According to the excerpts of her comments, Yellen will say doing
so would sustain the dynamism and productivity growth that comes
with economic integration, while helping to insulate citizens in
the United States and South Korea from price increases caused by
geopolitical risks.
Western powers have raced to end their over-dependence on China
as a key supplier since the start of the COVID-19 pandemic,
which exposed the fragility of global supply chains and laid
bare gaps in domestic capacities in key sectors.

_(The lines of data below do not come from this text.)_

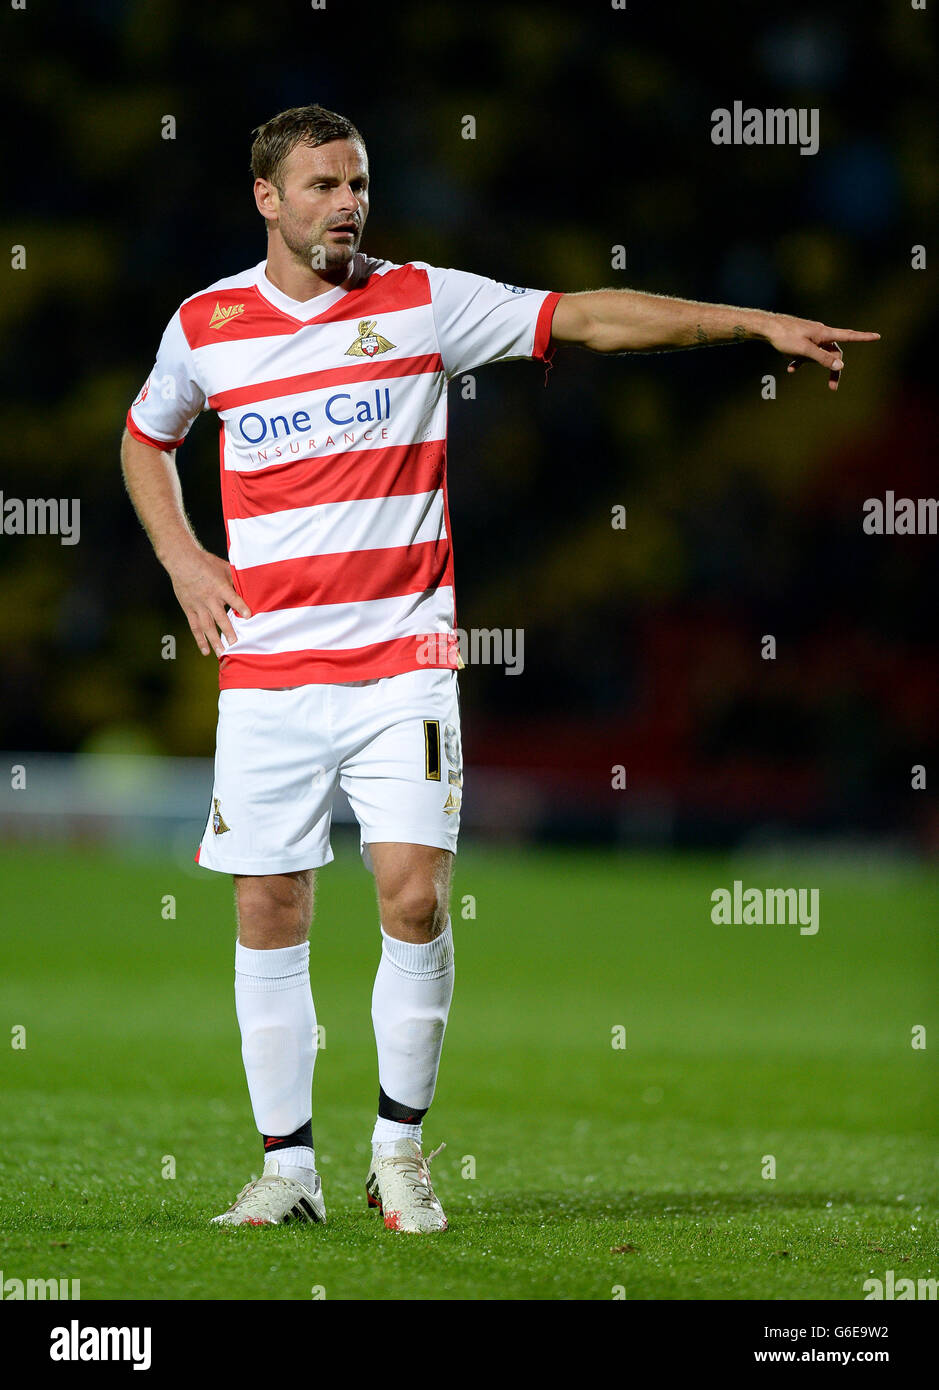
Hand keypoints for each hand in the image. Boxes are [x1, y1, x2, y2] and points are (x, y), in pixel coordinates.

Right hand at [166, 547, 250, 656]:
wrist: (182, 561)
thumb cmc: (206, 562)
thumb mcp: (224, 568)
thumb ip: (236, 580)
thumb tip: (250, 589)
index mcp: (220, 587)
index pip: (233, 599)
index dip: (241, 607)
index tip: (248, 616)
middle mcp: (209, 598)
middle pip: (220, 617)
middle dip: (228, 631)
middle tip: (235, 644)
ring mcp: (198, 605)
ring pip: (207, 626)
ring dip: (214, 640)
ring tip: (222, 652)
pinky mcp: (189, 609)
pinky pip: (194, 627)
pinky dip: (200, 639)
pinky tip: (206, 651)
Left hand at [763, 315, 879, 390]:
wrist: (766, 327)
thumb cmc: (785, 337)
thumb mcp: (805, 351)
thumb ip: (822, 358)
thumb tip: (841, 366)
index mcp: (824, 333)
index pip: (849, 335)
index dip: (864, 337)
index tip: (877, 336)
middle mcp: (820, 333)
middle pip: (834, 352)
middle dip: (833, 369)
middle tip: (832, 388)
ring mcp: (810, 336)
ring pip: (818, 353)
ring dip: (810, 364)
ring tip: (792, 370)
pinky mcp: (801, 339)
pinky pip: (806, 352)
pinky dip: (799, 361)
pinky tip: (789, 368)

Yellen will say the pandemic and Russia's war in Ukraine -
actions Moscow calls "a special military operation" - made clear
the necessity of addressing supply chain vulnerabilities and
working to reduce logjams and shortages that have driven prices
higher around the world.
Friend-shoring offered the United States and its allies a way to
preserve the best features of the rules-based global order,
while addressing unfair Chinese trade practices and ensuring
access to vital inputs and products - from medicine to
semiconductors and electric vehicle batteries, she will say.
In her comments Yellen was set to highlight a series of
investments that LG has recently made to expand the
manufacturing of electric vehicle batteries in the United
States.
She will say the key to the new approach on trade required
countries to properly account for and factor in the costs of
overly concentrated supply chains , geopolitical concerns and
value - rather than "overly focusing on costs".